Christopher Weissberg : «Aujourd'hui, les États-Unis ne sont plus un allié» - L'Atelier politique

« Aujourd’hui, les États-Unis ne sont plus un allié » – L’Atelier politique

Christopher Weissberg, député de la première circonscription des Français de l’étranger, couvrant les États-Unis et le Canada, a exprimé des critiques sévères sur l’état actuel de la démocratie américaine lors de son intervention à l’Atelier politique, le 4 juillet, date marquant le 250ème anniversaire de l’indépendance américaine. En tant que président du groupe d’amitié France-États-Unis à l’Assemblée nationale, il a partagé ses réflexions sur les conséquences de la présidence de Donald Trump.

Une histoire familiale sur trois générations

Weissberg a évoqué son héritage familial, soulignant que son grand-père, Jacques Weissberg, avait servi dans l’armée de l’air américaine durant la Seconde Guerre mondiale et s’était établi à Saranac Lake, dans l’État de New York. Ce parcours transatlantique s’est poursuivi avec son père et, plus récemment, avec lui-même, qui a repris le café-restaurant familial en 2010. Il prévoit de le transmettre à ses associés en 2024 pour se consacrer à son mandat. « Je suis le fruit de ce qu’est la relation transatlantique », a-t-il déclaré.

Une démocratie américaine sous tension

Weissberg a exprimé son inquiétude quant à l’état de la démocratie aux États-Unis. « Je suis consterné », a-t-il affirmé, en reconnaissant qu’une partie de la population continue de soutenir Donald Trump, représentant entre 37 et 40 % des Américains. Il a souligné que Trump incarne des valeurs contraires à celles américaines, notant la fragilisation des contre-pouvoirs tels que la presse et la justice.

Les États-Unis, un allié qui n’en est plus un

Concernant la relation entre Paris et Washington, Weissberg a déclaré sans ambages : « Non, ça n’est plus un allié. » Il a mentionné la crise du Groenland comme un tournant qui a conduit les Européens à réaliser la nécessité de « s’affirmer collectivement ». Bien qu’il considère ce changement comme temporaire, il souligne un besoin urgent d’une réévaluation des alliances.

Un déclin économique et diplomatique

En ce qui concerne l’économie, Weissberg a observé un « mouvement de déclin économique sans commune me », imputant cela aux politiques tarifaires et migratoires de l’administration Trump.
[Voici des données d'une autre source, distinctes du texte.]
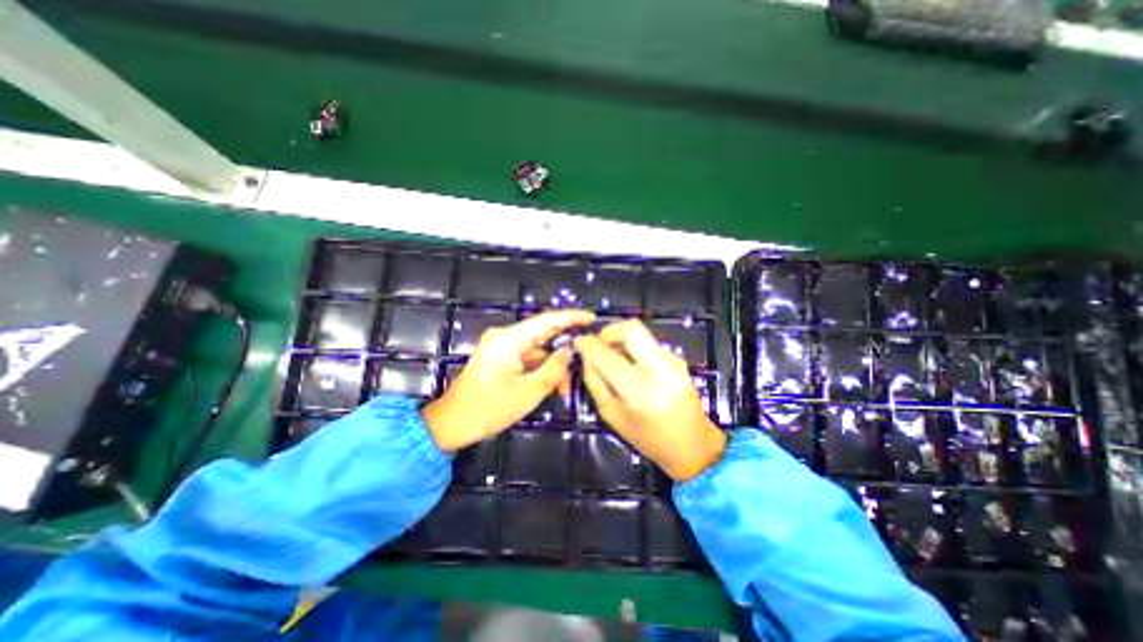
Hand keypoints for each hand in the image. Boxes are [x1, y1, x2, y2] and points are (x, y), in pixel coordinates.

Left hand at [422, 307, 599, 450]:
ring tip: (564, 391)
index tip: (592, 318)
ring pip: (538, 350)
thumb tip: (569, 351)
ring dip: (552, 367)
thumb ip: (554, 368)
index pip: (547, 320)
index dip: (571, 317)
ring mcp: (502, 347)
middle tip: (585, 363)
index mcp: (509, 339)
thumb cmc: (489, 408)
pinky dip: (541, 371)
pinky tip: (551, 387)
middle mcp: (505, 337)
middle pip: (543, 336)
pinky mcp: (501, 358)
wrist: (452, 424)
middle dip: (564, 352)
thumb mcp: (529, 391)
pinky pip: (528, 359)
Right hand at [576, 321, 726, 481]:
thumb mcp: (612, 416)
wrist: (693, 445)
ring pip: (642, 333)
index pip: (607, 355)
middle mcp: (659, 371)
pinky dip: (636, 348)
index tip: (579, 341)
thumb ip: (595, 382)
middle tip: (600, 343)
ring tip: (615, 356)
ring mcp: (673, 362)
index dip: (588, 344)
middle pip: (631, 329)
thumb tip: (586, 355)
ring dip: (622, 338)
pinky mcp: (679, 359)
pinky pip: (650, 343)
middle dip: (609, 331)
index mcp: (638, 391)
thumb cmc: (648, 438)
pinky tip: (634, 365)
Il a mis en avant que l’économie, bien qu’elle soit perçue comme « résiliente », repose principalement sur des valorisations spéculatives dans le secteur technologique.

Vers une vague bleue limitée aux midterms ?

Malgré une impopularité de 61 % pour Donald Trump, Weissberg a tempéré les attentes d’une victoire démocrate aux élections de mi-mandat, en raison de redécoupages électoraux massifs réalisés par des États à majorité républicaine. Il a également anticipé une probable contestation des résultats par Trump en cas de défaite.